World -- News In Brief
S. AFRICAN GUARD WHO KILLED SINGER GETS PRISON TERM
JOHANNESBURG, South Africa - A white security guard who shot and killed a lead singer of Ladysmith Black Mambazo, the South African group featured on Paul Simon's "Graceland" album, was sentenced today to three years in jail for culpable homicide.
The case was referred to the Commissioner of Correctional Services for a decision on whether Sean Nicholas should serve the sentence in prison or under a form of house arrest.
The victim, Headman Shabalala, won international acclaim with his Zulu a cappella group when they toured and recorded with Simon in the late 1980s.
The court ruled that Nicholas shot Shabalala at point-blank range last December in Natal province after forcing Shabalala's car to a halt on suspicion of drunken driving. Nicholas said he shot Shabalala because the singer tried to snatch his weapon.
IRAN'S NEW SUBMARINE ARRIVES FROM RUSSIA
MANAMA, Bahrain - A submarine Iran bought from Russia has arrived at the Iranian port of Bandar Abbas at the mouth of the Persian Gulf, a U.S. naval source said today.
He said the Kilo-class submarine, whose sale by Moscow angered Western powers, entered port a few days ago after a journey through the Mediterranean and the Red Seas.
None of the Gulf Arab states is believed to have submarines.
The U.S. submarine Topeka arrived in the Gulf on Nov. 3 - the first visit to the Gulf by a U.S. nuclear submarine - for a month of maintenance work.
U.S. officials say there is no link, insisting that its arrival had been planned long before the Iranian submarine was due to arrive in the region.
U.N. SAYS 3-WAY TRUCE IN BOSNIA MOSTLY HOLDING
SARAJEVO, Bosnia-Herzegovina - A three-way cease-fire largely held throughout Bosnia-Herzegovina today, the United Nations said.
A U.N. spokesman said monitors reported some violations in Bihac, in the country's extreme northwest, and in Travnik, in central Bosnia. But the monitors did not characterize them as serious, said Adnan Abdelrazek, a spokesman for U.N. forces in Sarajevo.

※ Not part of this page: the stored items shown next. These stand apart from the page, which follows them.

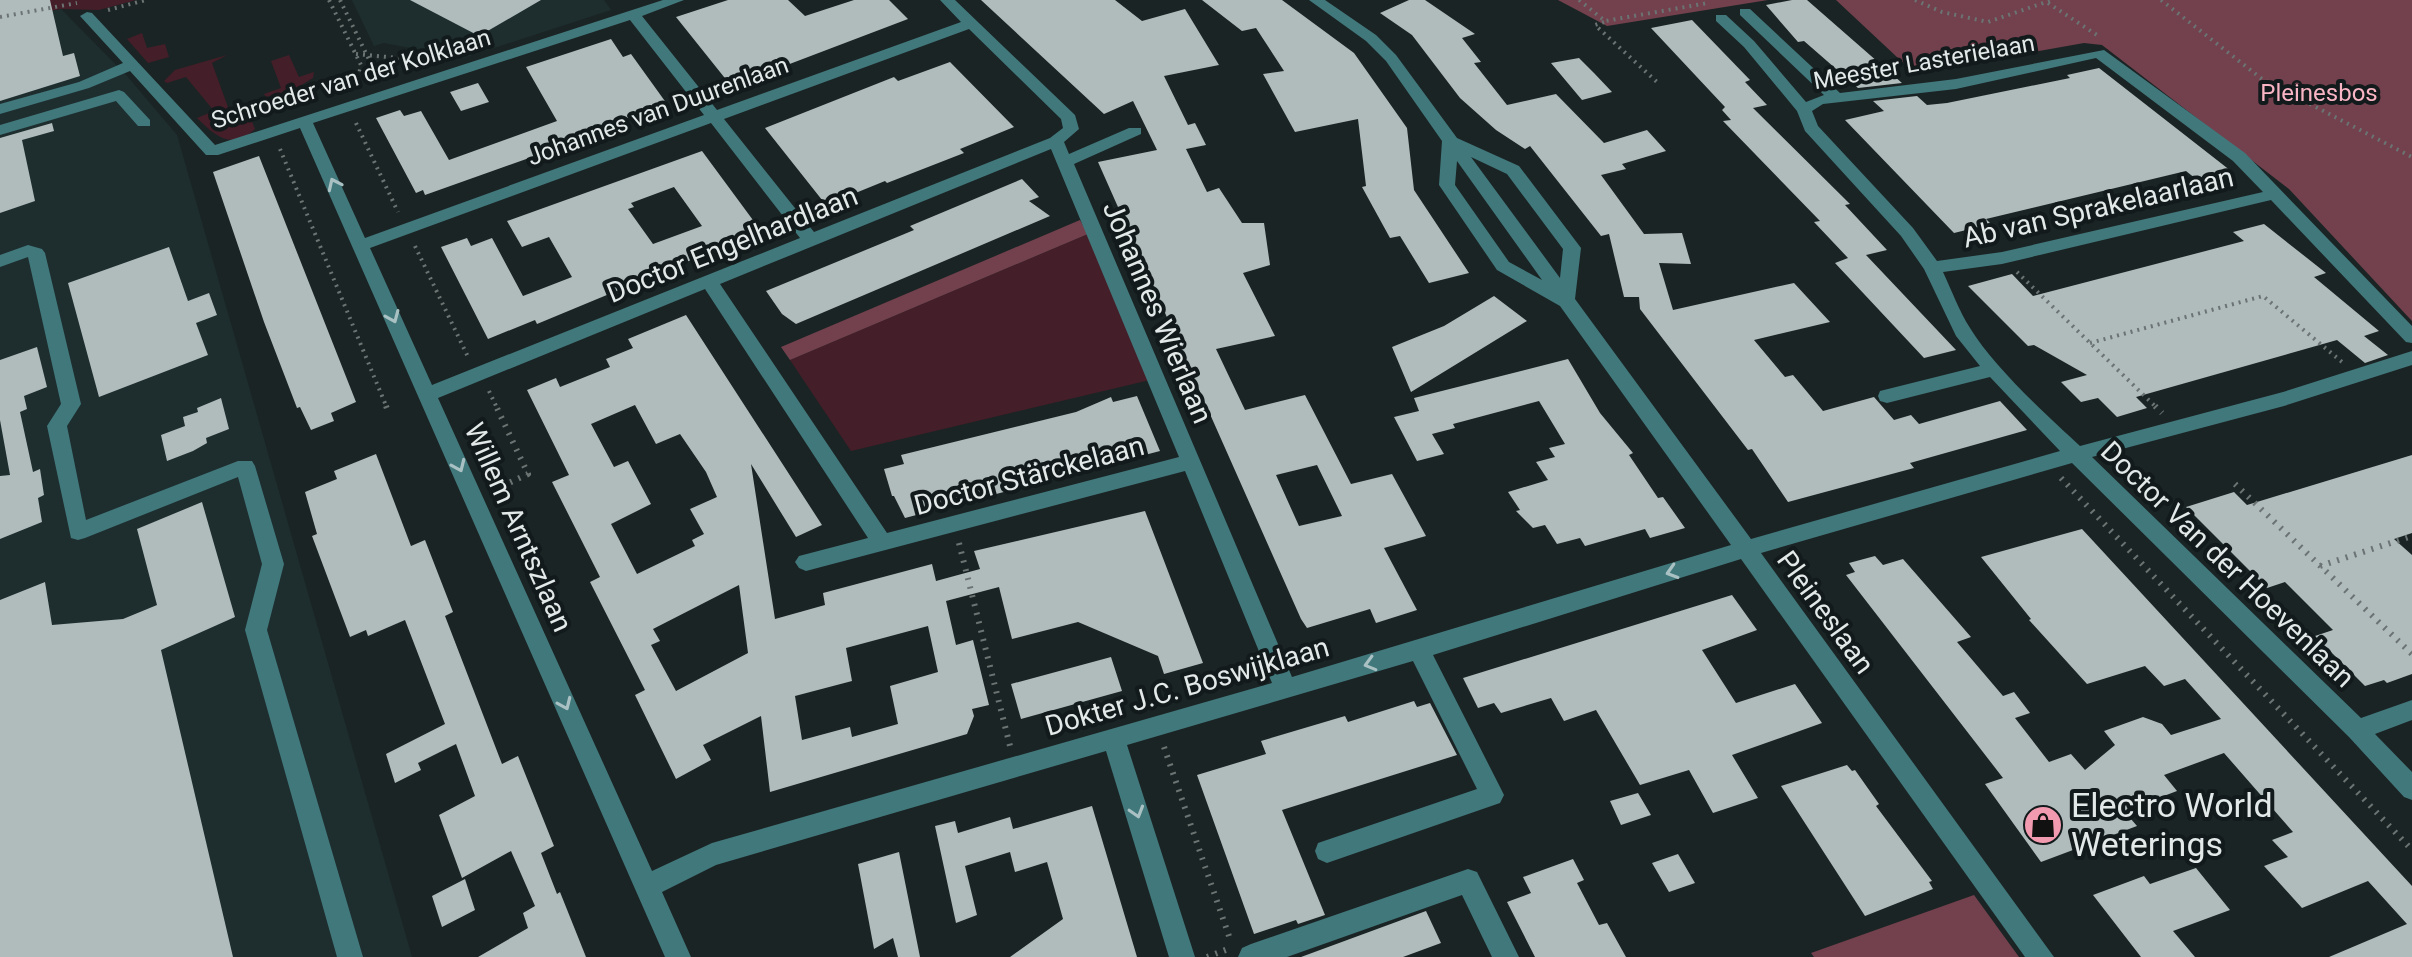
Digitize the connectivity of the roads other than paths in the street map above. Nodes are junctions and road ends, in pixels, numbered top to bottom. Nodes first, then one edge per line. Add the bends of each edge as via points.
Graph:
1 (677, 0) edge
2 (947, 0) edge
3 (1316, 0) edge
4 (83, 11) road end
5 (1745, 12) dead end
6 (633, 14) junction
7 (1721, 18) dead end
8 (971, 23) junction
9 (1772, 39) junction
10 (1749, 44) junction
11 (132, 65) junction
12 (1836, 98) junction
13 (0, 109) edge
14 (1804, 110) junction
15 (713, 116) junction
16 (305, 122) junction
17 (144, 123) dead end
18 (0, 130) edge
19 (1135, 131) dead end
20 (1056, 141) junction
21 (1450, 141) junction
22 (1065, 161) junction
23 (2275, 194) junction
24 (810, 239) junction
25 (362, 245) junction
26 (0, 261) edge
27 (1932, 268) junction
28 (709, 281) junction
29 (1566, 301) junction
30 (2412, 337) edge
31 (2412, 358) edge
32 (1993, 369) junction
33 (427, 395) junction
34 (1887, 396) dead end
35 (2076, 454) junction
36 (1190, 462) junction
37 (882, 543) junction
38 (1746, 549) junction
39 (806, 562) dead end
40 (1419, 650) junction
41 (1286, 688) junction
42 (2412, 710) edge
43 (2357, 730) junction
44 (1113, 738) junction
45 (2412, 789) edge
46 (1327, 851) dead end
47 (647, 887) junction
48 (350, 957) edge
49 (678, 957) edge
50 (1182, 957) edge
51 (1251, 957) edge
52 (1506, 957) edge
53 (2041, 957) edge

1 - 6 street, Schroeder van der Kolklaan
2 - 8 street
3 - 21 street, Pleineslaan via 1391,58
4 - 11 street, Schroeder van der Kolklaan
5 - 9 street
6 - 15 street
6 - 16 street, Schroeder van der Kolklaan
7 - 10 street
8 - 15 street, Johannes van Duurenlaan
8 - 20 street via 1069,118 1071,129
9 - 10 street
9 - 12 street
10 - 14 street
11 - 13 street
11 - 16 street, Schroeder van der Kolklaan via 212,151
12 - 14 street, Meester Lasterielaan via 1819,100
12 - 23 street, Meester Lasterielaan via 1956,84 2099,53 2239,157
14 - 27 street via 1811,128 1889,210
15 - 24 street
15 - 25 street, Johannes van Duurenlaan
25 -> 16 street, Willem Arntszlaan
17 - 18 street via 119,95
19 - 22 street
20 - 22 street, Johannes Wierlaan
20 - 24 street, Doctor Engelhardlaan
21 - 29 street, Pleineslaan
21 - 29 street, Pleineslaan via 1447,185 1503,266
21 - 29 street, Pleineslaan via 1513,170 1572,248
22 - 36 street, Johannes Wierlaan
23 - 27 street, Ab van Sprakelaarlaan via 2002,258
23 - 30 street
24 - 28 street, Doctor Engelhardlaan
25 -> 33 street, Willem Arntszlaan
26 - 48 street via 36,253 71,404 57,426 78,532 245,466 273,564 256,630
27 - 32 street via 1962,331
28 - 33 street, Doctor Engelhardlaan
28 - 37 street
29 - 38 street, Pleineslaan
31 - 35 street
32 - 34 street
32 - 35 street
33 -> 47 street, Willem Arntszlaan
35 - 38 street, Doctor Van der Hoevenlaan
35 - 43 street, Doctor Van der Hoevenlaan
36 - 37 street, Doctor Stärckelaan
36 - 41 street, Johannes Wierlaan
37 - 39 street, Doctor Stärckelaan
38 -> 40 street, Dokter J.C. Boswijklaan
38 - 53 street, Pleineslaan
40 -> 41 street, Dokter J.C. Boswijklaan
40 - 46 street via 1492,795
41 - 44 street, Dokter J.C. Boswijklaan
42 - 43 street
43 - 45 street, Doctor Van der Hoevenlaan
44 - 47 street, Dokter J.C. Boswijklaan via 712,855
44 -> 50 street
47 - 49 street, Willem Arntszlaan
51 - 52 street via 1468,881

Muslim, Croat and Serb military representatives were to meet today in Stolac, a Croat-held town in the south, to talk about monitoring the truce in the nearby Mostar region, U.N. officials said.
The Bosnian government radio said Gradacac and Brcko, towns in the north, came under heavy shelling overnight, and that Mostar to the south was shelled twice.

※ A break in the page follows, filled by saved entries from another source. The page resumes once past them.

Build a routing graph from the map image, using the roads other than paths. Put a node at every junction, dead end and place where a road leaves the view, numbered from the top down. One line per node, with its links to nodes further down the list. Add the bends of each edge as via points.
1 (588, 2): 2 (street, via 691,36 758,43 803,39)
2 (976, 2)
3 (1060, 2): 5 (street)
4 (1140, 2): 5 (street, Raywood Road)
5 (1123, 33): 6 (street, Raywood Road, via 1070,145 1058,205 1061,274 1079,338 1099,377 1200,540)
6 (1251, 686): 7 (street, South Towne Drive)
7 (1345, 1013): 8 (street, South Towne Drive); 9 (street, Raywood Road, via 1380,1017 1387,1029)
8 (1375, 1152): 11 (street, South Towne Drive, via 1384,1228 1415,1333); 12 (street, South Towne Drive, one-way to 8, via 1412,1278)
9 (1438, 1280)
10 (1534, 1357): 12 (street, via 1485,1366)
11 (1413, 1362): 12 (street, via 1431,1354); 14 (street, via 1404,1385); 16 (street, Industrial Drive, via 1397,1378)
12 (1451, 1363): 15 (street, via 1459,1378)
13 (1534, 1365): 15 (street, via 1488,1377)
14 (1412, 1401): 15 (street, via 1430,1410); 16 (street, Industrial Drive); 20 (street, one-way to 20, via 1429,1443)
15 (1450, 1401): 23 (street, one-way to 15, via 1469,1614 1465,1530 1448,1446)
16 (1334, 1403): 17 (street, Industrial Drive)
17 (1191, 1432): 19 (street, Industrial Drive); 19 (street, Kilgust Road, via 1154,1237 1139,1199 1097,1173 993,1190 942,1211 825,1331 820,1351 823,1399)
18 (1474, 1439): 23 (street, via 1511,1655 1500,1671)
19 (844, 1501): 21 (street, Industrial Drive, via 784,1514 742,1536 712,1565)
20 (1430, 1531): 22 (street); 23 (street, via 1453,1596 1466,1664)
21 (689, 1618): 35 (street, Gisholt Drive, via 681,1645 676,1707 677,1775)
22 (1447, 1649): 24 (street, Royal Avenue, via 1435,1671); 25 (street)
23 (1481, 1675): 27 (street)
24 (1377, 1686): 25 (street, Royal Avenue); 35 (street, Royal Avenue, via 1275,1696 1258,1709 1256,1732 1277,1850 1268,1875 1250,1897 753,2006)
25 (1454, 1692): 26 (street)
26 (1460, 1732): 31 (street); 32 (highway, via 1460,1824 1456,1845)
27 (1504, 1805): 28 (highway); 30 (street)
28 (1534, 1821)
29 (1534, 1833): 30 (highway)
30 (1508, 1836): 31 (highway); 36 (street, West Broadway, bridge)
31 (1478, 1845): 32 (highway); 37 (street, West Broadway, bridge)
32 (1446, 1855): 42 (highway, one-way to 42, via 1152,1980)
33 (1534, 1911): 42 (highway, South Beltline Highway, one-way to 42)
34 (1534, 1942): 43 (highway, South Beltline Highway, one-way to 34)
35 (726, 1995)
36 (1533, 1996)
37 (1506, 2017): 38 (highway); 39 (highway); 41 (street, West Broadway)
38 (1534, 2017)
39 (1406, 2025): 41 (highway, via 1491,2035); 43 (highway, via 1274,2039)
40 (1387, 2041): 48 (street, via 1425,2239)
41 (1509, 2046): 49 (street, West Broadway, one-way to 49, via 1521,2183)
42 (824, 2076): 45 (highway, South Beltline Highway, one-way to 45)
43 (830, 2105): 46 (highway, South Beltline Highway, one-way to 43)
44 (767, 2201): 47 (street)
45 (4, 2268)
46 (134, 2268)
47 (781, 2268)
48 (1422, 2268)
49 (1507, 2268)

OUSTED BRAZILIAN LEADER FACES CRIMINAL CHARGE
RIO DE JANEIRO, Brazil - President Fernando Collor de Mello, already suspended from office and on trial in the Senate, had his troubles doubled yesterday when Brazil's independent attorney general filed criminal corruption and racketeering charges against him in the Supreme Court.
If the Senate convicts Collor, he would be permanently removed from the presidency and barred from office for eight years. But with the new charges, he also faces a prison sentence.
The impeachment charges were based on findings by a special congressional committee that accused Collor of receiving graft money from his former campaign fund-raiser. The criminal charges are based on results of a parallel investigation by the federal police.
VIOLENCE FOLLOWS ELECTION IN NORTHERN MEXICO TOWN
HIDALGO, Mexico - The ruling Institutional Revolutionary Party's claim of victory in Sunday's election in Hidalgo, a town of about 10,000, has been protested.
When the municipal electoral commission declared David Zuniga the winner of the election for mayor, a crowd of about 2,500 gathered in the town square to protest.
Police and army troops dispersed them with tear gas. But 14 protesters were jailed for two days in Ciudad Victoria, the capital of Tamaulipas state.
The conservative National Action Party (PAN) has called for annulment of the election in Tamaulipas as well as statewide elections Sunday in Puebla and Sinaloa states.
CANADIAN ESKIMOS VOTE TO RULE THEIR OWN TERRITORY
IQALUIT, Northwest Territories - Canadian Eskimos across a tract of Arctic tundra about three times the size of Texas celebrated today after voting to create the hemisphere's largest self-governing indigenous territory.
Officials announced yesterday that 69 percent of voters backed a deal that gives the Inuit, as Canadian Eskimos prefer to be called, outright ownership of an area slightly smaller than California and fishing and hunting rights to the entire territory of Nunavut, or "our land."
The pact also gives the Inuit nearly $1 billion over 14 years.